Reserve-overste speurt in Nepal mee naar slachtoffers aardbeving

“Het was allemaal bizar.” Reservist kapitein-luitenant-ter-zee arts Floris Idenburg van het Instituut Defensie Relatieziekenhuizen (IDR) heeft eind april in de puinhopen van Nepal meegezocht naar slachtoffers van de (eerste) aardbeving. Niet met een eenheid van Defensie, maar met het Nederlandse Urban Search and Rescueteam (USAR). 

Idenburg, chirurg in het Medisch Centrum Haaglanden, is al tien jaar als arts aan USAR verbonden en kan zodoende naar rampgebieden worden uitgezonden. De afgelopen jaren doet hij mee aan reddingsoperaties in Pakistan en Haïti, in beide gevallen na aardbevingen. 

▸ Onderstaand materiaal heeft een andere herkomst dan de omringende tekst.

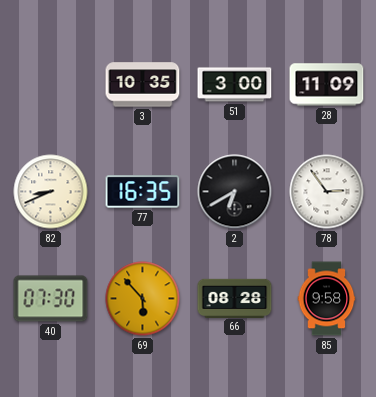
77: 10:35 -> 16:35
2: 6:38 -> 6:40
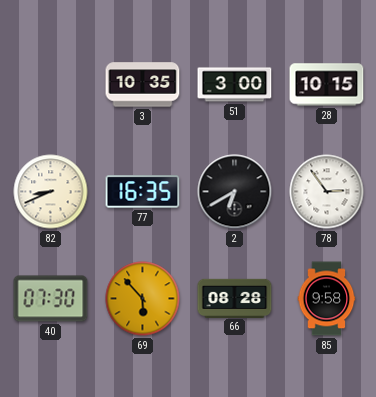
28: 11:09 -> 10:15
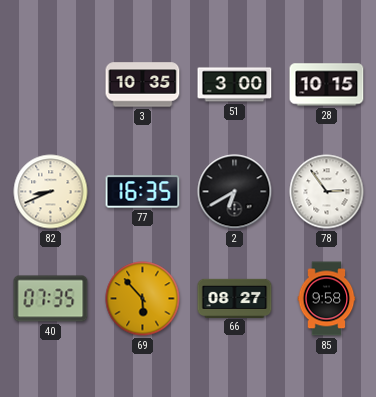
40: 07:30 -> 07:35
66: 08:28 -> 08:27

Aangekomen in het aardbevingsgebied kan Idenburg zijn ogen nauwelijks geloven. Vrijwel de hele infrastructuur ligt in puin.

Zo snel mogelijk

Krap 24 uur nadat de aarde in Nepal op 25 april voor de eerste keer beeft, vliegt Idenburg met het USAR-team naar de Nepalese hoofdstad Kathmandu. Zoals hij op basis van zijn ervaringen al vermoedt, komen hij en zijn collega’s in een surrealistische wereld terecht. Opnieuw wordt hij in zijn visie bevestigd: reis nooit met een westerse mindset naar een rampgebied. Stel je in op chaos. “De enige zekerheid die je in een rampgebied hebt, is dat er geen zekerheid is”, vertelt Idenburg. “De autoriteiten in Nepal wisten nauwelijks iets. Nergens konden we met vragen terecht. Een rampenbestrijdingsplan was er evenmin.”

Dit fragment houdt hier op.